Breur baru saja memimpin tim IMF untuk mengevaluasi perekonomian Indonesia. Kunjungan evaluasi dilakukan pada 1-14 November 2017. Dalam kunjungan penilainnya, IMF berdiskusi dengan perwakilan pemerintah, Bank Indonesia, Otoritas Jasa Keuangan (OJK), dan perwakilan sektor swasta.
Dalam kesimpulan diskusi untuk "2017 Article IV Consultation" itu, IMF memperkirakan laju ekonomi Indonesia akan berlanjut bertumbuh menjadi 5,3% pada 2018 setelah tumbuh 5,1% pada 2017.
Breur mengatakan terjaganya ekonomi Indonesia juga ditandai dengan laju inflasi yang terjaga. Pada tahun ini, inflasi diperkirakan 3,7% (year on year/yoy) dan menurun menjadi 3,6% pada 2018.
Transaksi berjalan Indonesia diperkirakan masih menderita defisit 1,7% dari Produk Domestik Bruto (PDB) dan membengkak menjadi 1,9% PDB pada 2018.
Namun, IMF menekankan, terdapat kecenderungan risiko ekonomi eskternal yang lebih besar karena potensi pembalikkan arus modal asing, pertumbuhan ekonomi yang lebih lambat di China, dan risiko kemanan dari stabiltas geopolitik kawasan.
Dari ekonomi domestik, risiko juga masih membayangi karena potensi kekurangan penerimaan pajak dan kecenderungan kenaikan suku bunga di pasar keuangan mengingat pengetatan likuiditas pasar keuangan global.

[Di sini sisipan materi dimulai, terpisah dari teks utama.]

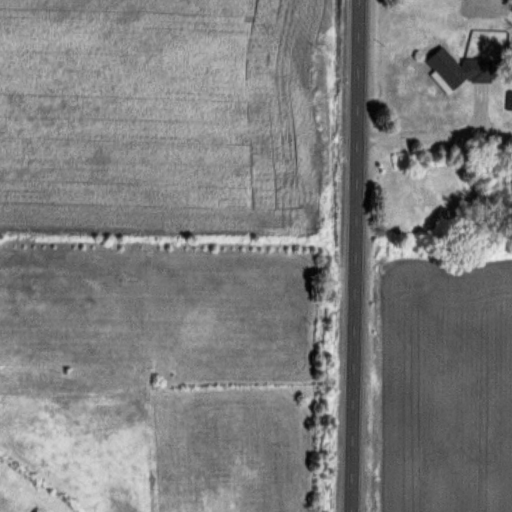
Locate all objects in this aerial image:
building: (457, 67)
road: (355, 256)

"Pada sisi positifnya, pertumbuhan global dan harga komoditas bisa lebih kuat dari yang diperkirakan," ujar Breur.
IMF menyimpulkan kebijakan Indonesia dalam jangka pendek harus menyeimbangkan orientasi ekonomi untuk mendongkrak pertumbuhan, namun pada saat yang sama menjaga stabilitas perekonomian.
"Kebijakan fiskal dirancang secara tepat untuk membangun kembali penyangga fiskal dengan menargetkan penurunan defisit anggaran pada 2018. Anggaran tersebut juga mencakup kebijakan menyeimbangkan kembali anggaran dari subsidi yang tidak ditargetkan dan pengeluaran tidak produktif lainnya terhadap belanja sosial dan investasi," katanya.
Untuk kebijakan moneter, IMF menyarankan otoritas untuk menjaga stabilitas harga sembari mendukung laju pertumbuhan ekonomi. Kebijakan moneter yang diterapkan Bank Indonesia (BI) saat ini dinilai IMF sudah tepat.
Di sistem keuangan Indonesia, IMF menilai kebijakan tetap harus menjaga stabilitas.
Sejauh ini, ujar Breur, sistem perbankan Indonesia terjaga dengan baik dengan profitabilitas perbankan tinggi dan likuiditas yang cukup.
Rasio kredit bermasalah (Non Performing Loan/NPL) terjaga, namun BI dan Otoritas Jasa Keuangan perlu terus mengawasi pergerakkan NPL, terutama untuk risiko kredit yang dirinci khusus (special mention) dan juga kredit yang direstrukturisasi.
Dari sisi pemenuhan kebutuhan lapangan kerja dan mendorong pertumbuhan ekonomi inklusif, IMF juga melihat peru kebijakan untuk menigkatkan penerimaan guna membiayai keberlanjutan pembenahan di sektor produksi, tenaga kerja, dan pasar keuangan.
IMF melihat terdapat kebutuhan mendesak untuk menerapkan strategi penerimaan jangka penengah yang menitikberatkan reformasi kebijakan pajak dan administrasi pajak guna mendukung penguatan iklim berbisnis.
"Dengan ruang fiskal yang terbatas, prioritas reformasi segera dapat diberikan pada reformasi struktural dengan biaya fiskal yang rendah, seperti mereformasi sistem pasar produk guna mendorong investasi swasta," ujar dia.
Pembenahan juga dapat dilakukan dengan merampingkan dan menyelaraskan peraturan rumit serta meningkatkan koordinasi dengan pemerintah daerah.